Home Ekonomi Selera Beras 'Impor' & Pengaruh pada Ketahanan Pangan Riau

Selera Beras 'Impor' & Pengaruh pada Ketahanan Pangan Riau

Pekanbaru, Gatra.com --- Lebih dari satu dekade meninggalkan Kepulauan Meranti, Ilham Yasir, mengaku "selera berasnya" berubah. Jika dulu dirinya akrab dengan beras dari sawah ladang, sekarang lidahnya lebih merasa cocok dengan beras 'impor' yang berasal dari luar Provinsi Riau.

"Dulu karena memang lahir disana, dan sering juga main kesawah, jadi terbiasa dengan beras setempat. Tapi kini karena sudah lama di Pekanbaru, jadi lebih cocok dengan beras-beras yang ada disini,"sebutnya kepada Gatra.com.

"Namun kalau nanti balik lagi kesana (Meranti), menetap dengan jangka waktu yang lama, tentu akan kembali terbiasa dengan beras setempat,"tekan pria yang kini jadi Ketua KPU Riau itu.

Kepulauan Meranti merupakan salah satu daerah di Riau yang kerap kali dihadapkan dengan persoalan pasokan pangan,terutama beras. Bedanya,jika  daerah Riau daratan kerentanan bahan pokok,salah satunya dipicu alih fungsi lahan menjadi kebun Sawit, di Meranti tantangan justru muncul dari pasokan air hingga meluapnya air laut. Hal ini membuat program ketahanan pangan daerah setempat, sangat dipengaruhi keberadaan tanggul penahan air laut. Namun, hal tersebut tetap belum memadai, mengingat kebutuhan beras di Kabupaten Kepulauan Meranti setiap tahunya ditaksir mencapai 28.000 ton, dimana kesanggupan daerah hanya bekisar 5.000 - 7.000 ton pertahun. Disisi lain pasokan pangan lokal umumnya bergantung pada produktivitas areal persawahan di Pulau Rangsang, khususnya di kawasan Rangsang Barat dan Rangsang Timur.

Darmansyah,Praktisi Pangan di Riau mengungkapkan persoalan kerawanan bukan saja menghantui Meranti, namun Provinsi Riau secara umum.Saat ini lebih dari 60 persen pasokan pangan Riau,terutama beras berasal dari provinsi tetangga. Kondisi tersebut menurut Darmansyah, membuat harga beras sangat dipengaruhi situasi di daerah asal.

"Misalkan kalau di daerah asal ada kendala seperti banjir, tanah longsor, mau tidak mau itu mempengaruhi harga beras setibanya di Riau,"sebut mantan Kepala Dinas Ketahanan Pangan Provinsi Riau ini.

Untuk diketahui, setiap tahun Riau membutuhkan pasokan beras lebih kurang 600 ribu ton pertahun. Namun defisit beras mencapai lebih kurang 400 ribu ton pertahun.

Darmansyah mengatakan persoalan kerawanan pangan di Riau sejatinya dapat diurai melalui program diversifikasi pangan. Hanya saja program ini tidak semudah yang dikira. Sejumlah persoalan menghadang upaya tersebut, salah satunya budaya kosumsi.

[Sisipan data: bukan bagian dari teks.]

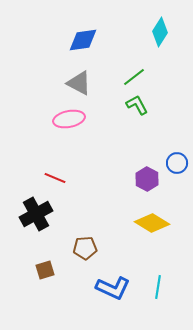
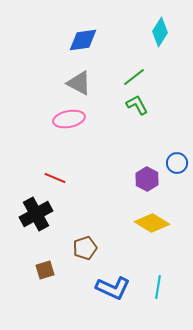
brown pentagon: rotated 15 degrees counterclockwise
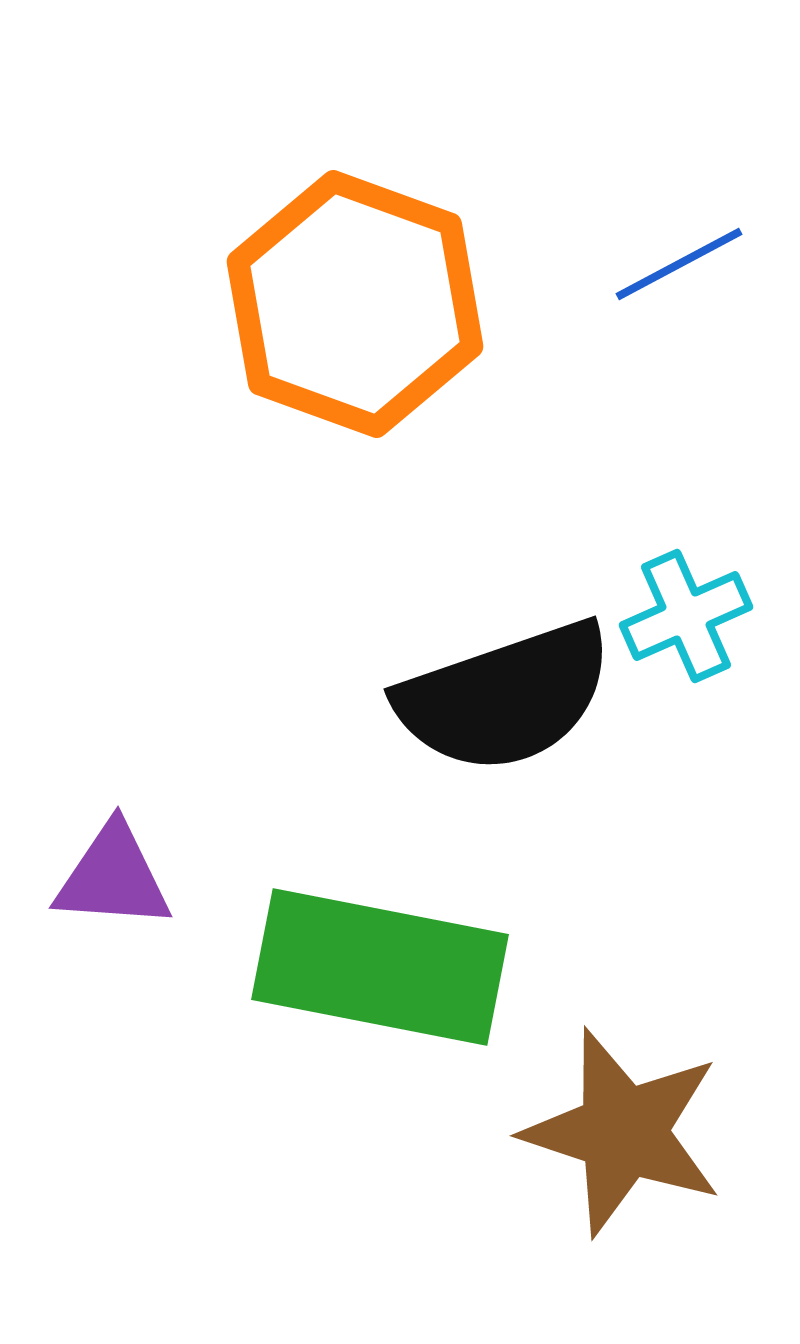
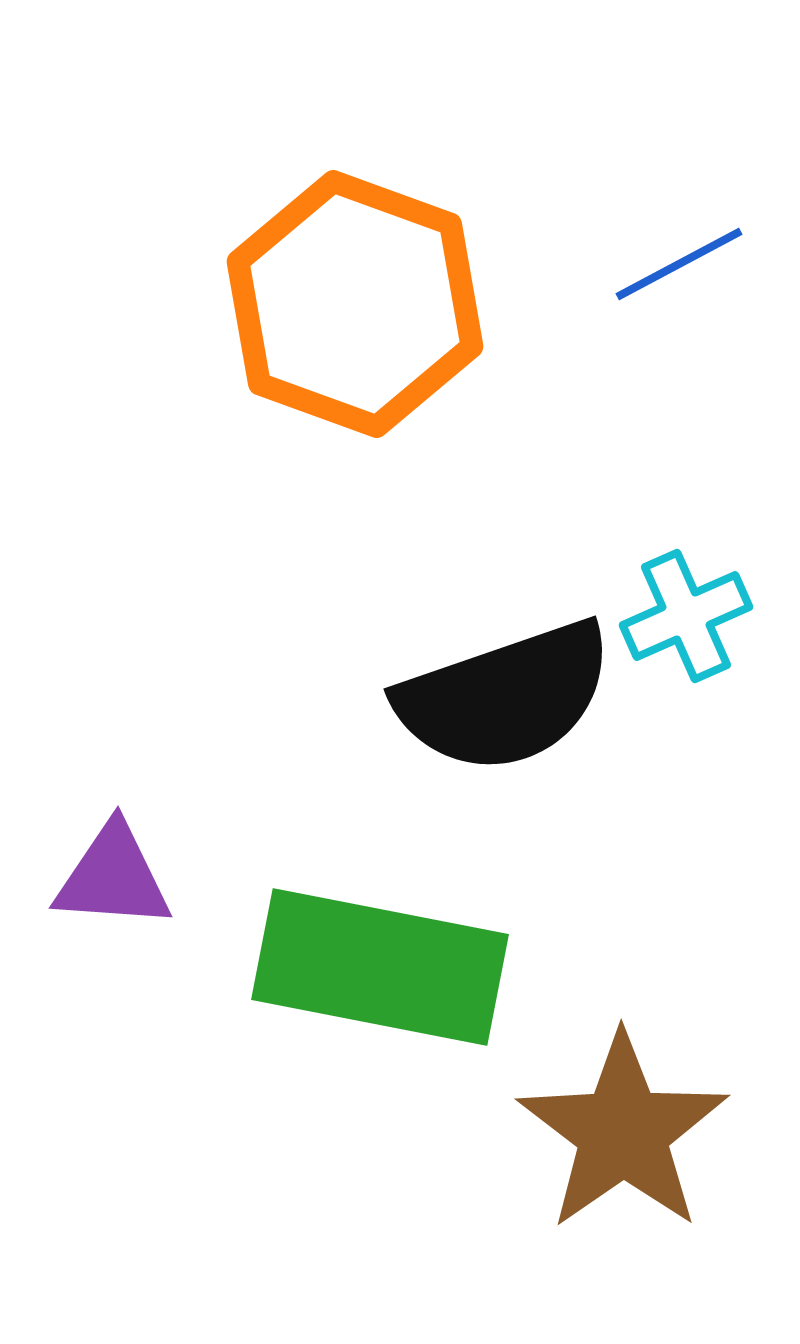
brown star: rotated 19 degrees clockwise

"Sagu bisa jadi alternatif, apalagi Riau jadi sentra Sagu. Namun Sagu belum menjadi pilihan utama bagi masyarakat, walau yang mau lebih banyak dari sebelumnya. Sagu, dulunya sempat dianggap makanan orang miskin," tekannya.

Pemprov Riau sendiri menyadari persoalan ini, dalam suatu kesempatan Gubernur Provinsi Riau,Syamsuar, menyerukan agar petani setempat melirik Padi Gogo sebagai alternatif budidaya pangan. Padi gogo merupakan tanaman padi yang dapat dibudidayakan di lahan kering.Padi jenis ini tidak terlalu bergantung pada sistem irigasi seperti tanaman padi pada umumnya. Sehingga tanaman ini cocok disemai di daerah bercurah hujan rendah. Adapun Syamsuar sudah pernah "membumikan" Padi Gogo sewaktu menjadi Bupati di Kabupaten Siak, tepatnya di Kecamatan Bunga Raya. Namun,sukses tidaknya Padi Gogo sebagai solusi ketahanan pangan Riau, bakal dipengaruhi oleh "selera beras" masyarakat setempat. Seperti yang diutarakan Ilham Yasir.